US 12,277,687 B2
	Systems, methods, and apparatuses for the use of transferable visual words for AI models through self-supervised learning in the absence of manual labeling for the processing of medical imaging
Fatemeh Haghighi, Tempe, AZ (US); Mohammad Reza Hosseinzadeh Taher, Tempe, AZ (US); Zongwei Zhou, Tempe, AZ (US); and Jianming Liang, Tempe, AZ (US)
Assigned to Arizona Board of Regents on Behalf of Arizona State University, Scottsdale, AZ (US)
Filed by Arizona Board of Regents on Behalf of Arizona State University, Scottsdale, AZ (US)
Filed on Apr. 30, 2021, as Appl. No. 17/246,032.
Claims priority of provisional application 63/110,265, filed on Nov. 5, 2020.
Claims priority of provisional application 63/018,335, filed on Apr. 30, 2020.
Prior Publication US 2021/0343014 A1, Nov. 4, 2021
Int. Cl.

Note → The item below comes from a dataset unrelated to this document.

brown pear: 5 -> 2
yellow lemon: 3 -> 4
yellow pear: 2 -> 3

G06T 5/77 (2024.01); G06T 3/04 (2024.01); G06T 7/00 (2017.01); G06V 10/25 (2022.01); G06V 10/764 (2022.01); G06V 10/82 (2022.01)

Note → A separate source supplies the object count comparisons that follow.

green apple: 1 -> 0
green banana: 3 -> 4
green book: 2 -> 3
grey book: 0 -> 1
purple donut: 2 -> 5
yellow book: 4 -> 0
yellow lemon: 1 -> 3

CPC G06T 5/77 (2024.01) [G06T 3/04 (2024.01); G06T 7/0014 (2013.01); G06V 10/25 (2022.01); G06V 10/764 (2022.01); G06V 10/82 (2022.01); G06T 2207/20081 (2013.01); G06T 2207/20084 (2013.01)]

15 Claims

1. A system comprising:

a memory to store instructions;

a processor to execute the instructions stored in the memory;

a receive interface to receive a plurality of unlabeled medical images obtained from a plurality of human patients;

wherein the system is specially configured to perform self-supervised learning for an artificial intelligence (AI) model having a trained encoder-decoder structure with skip connections in between and a classification head at an output of the encoder portion, and preceding a decoder portion, of the trained encoder-decoder structure, by executing the instructions via the processor for:

performing a self-discovery operation that crops two-dimensional (2D) patches or crops three-dimensional (3D) cubes representing a plurality of unique anatomical patterns each reoccurring at a respective one of a plurality of unique fixed coordinates across the plurality of unlabeled medical images, and assigns one of a plurality of pseudo labels to each of the cropped 2D patches or 3D cubes based on their respective unique fixed coordinates across the plurality of unlabeled medical images;

transforming each of the cropped 2D patches or the cropped 3D cubes to generate transformed 2D anatomical patterns or transformed 3D anatomical patterns (hereinafter “the transformed anatomical patterns”);

performing a self-classification operation on the transformed anatomical patterns to learn semantically enriched visual representations of a human body derived from the plurality of unique anatomical patterns each reoccurring at the respective one of the plurality of unique fixed coordinates across the plurality of unlabeled medical images by formulating a multi-class classification task on the plurality of pseudo labels;

performing a self-restoration operation by recovering anatomical patterns from the transformed anatomical patterns to learn different sets of the semantically enriched visual representations of the human body.